To serve students well, I don’t dig down deep and muster up the best version of myself. I need only look up, to Christ. It kind of takes the pressure off, doesn’t it? Some people might be specially equipped for this in ways that I’m not naturally.

But I don’t have to be some special brand of youth-group-person to succeed. Thank God, His power is perfect in my weakness.

Yes, I might need an extra nap. But I’ve learned that my comfort is not worth more than someone else’s chance to take next steps with Christ. Someone once said, “We’re all just walking each other home,” after all.

Not long ago, I got a call from a ninth grader in my small group. (A phone call, in place of a text, provokes some concern when the sender is a teen.) The student told me she’d finally been seeing a counselor. Weeks prior, she revealed some deep struggles to me and, thankfully, to her mom since they have a good relationship. But I wasn’t professional help.

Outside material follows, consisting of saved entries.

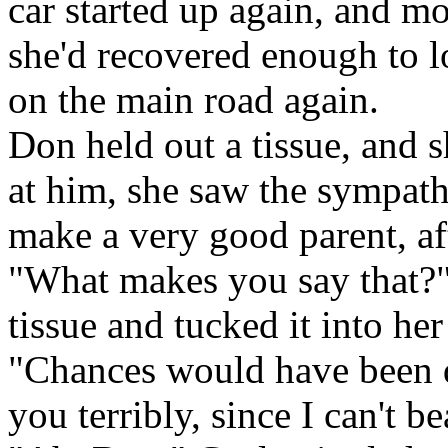
car started up again, and 
she'd recovered enough to 
on the main road again.
Don held out a tissue, and 
at him, she saw the sympath
make a very good parent, aft
"What makes you say that?"
tissue and tucked it into her
"Chances would have been q
you terribly, since I can't be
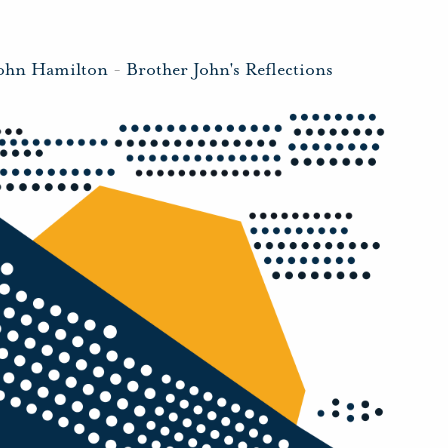
John Hamilton
-
Brother John's Reflections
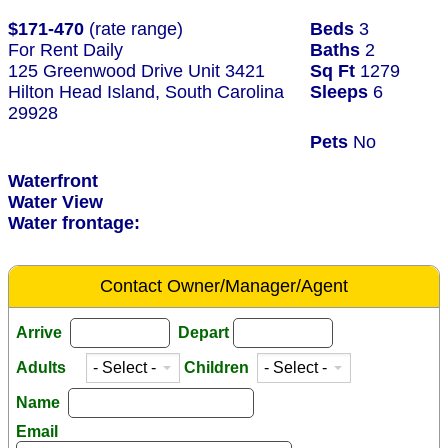
$171-470
(rate range)
Beds
3
For Rent Daily
Baths
2
125 Greenwood Drive Unit 3421
Sq Ft
1279
Hilton Head Island, South Carolina
Sleeps
6
29928
Pets
No
Waterfront
Water View
Water frontage:
Contact Owner/Manager/Agent
Arrive
Depart
Adults
Children
Name
Email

On the phone, she told me something the counselor recommended she try: Make a list of people she trusted to call if she was ever in a dark place—“Like, really dark,” she said, “or if I feel like I don’t want to live anymore.”

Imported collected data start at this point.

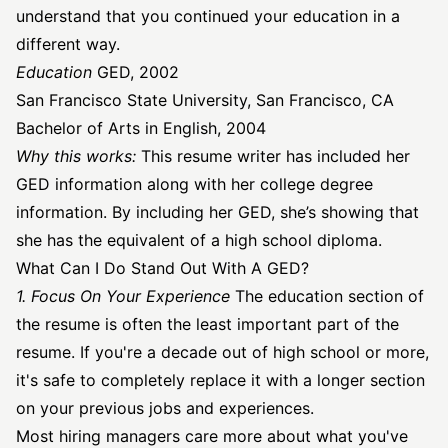
understand that you continued your education in a
different way.
Education
GED, 2002
San Francisco State University, San Francisco, CA
Bachelor of Arts in English, 2004
Why this works:
This resume writer has included her
GED information along with her college degree
information. By including her GED, she’s showing that
she has the equivalent of a high school diploma.
What Can I Do Stand Out With A GED?
1. Focus On Your Experience
The education section of
the resume is often the least important part of the
resume. If you're a decade out of high school or more,
it's safe to completely replace it with a longer section
on your previous jobs and experiences.
Most hiring managers care more about what you've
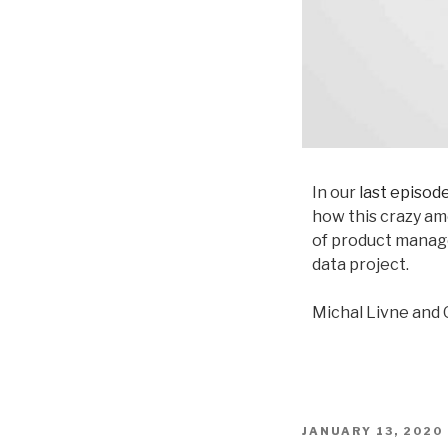
In our
last episod
how this crazy am
of product manag
data project.
Michal Livne and 
JANUARY 13, 2020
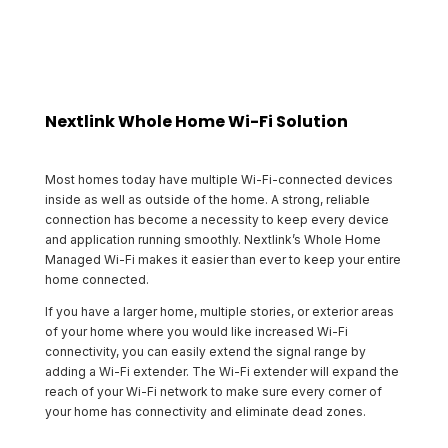
Nextlink Whole Home Wi-Fi Solution
Most homes today have multiple Wi-Fi-connected devices
inside as well as outside of the home. A strong, reliable
connection has become a necessity to keep every device
and application running smoothly. Nextlink’s Whole Home
Managed Wi-Fi makes it easier than ever to keep your entire
home connected.
If you have a larger home, multiple stories, or exterior areas
of your home where you would like increased Wi-Fi
connectivity, you can easily extend the signal range by
adding a Wi-Fi extender. The Wi-Fi extender will expand the
reach of your Wi-Fi network to make sure every corner of
your home has connectivity and eliminate dead zones.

There were three people on her list. She was calling just to say I was one of them.

She reassured me that this wasn’t “one of those times,” but I felt the weight of her call. Her mom later thanked me for the indelible mark I didn’t even know I’d made in this girl’s life. The truth sank in:

Student ministry is more than barbecues and bonfires and minute-to-win-it group games on Sunday nights.

High schoolers tend to be dumbfounded that any adult would invest in their lives without getting paid. Student ministry volunteers aren’t just there to explain a Bible verse once a week. We’re cheering kids on. We’re partnering with parents. We’ll stumble a bit, but we’ll learn plenty along the way.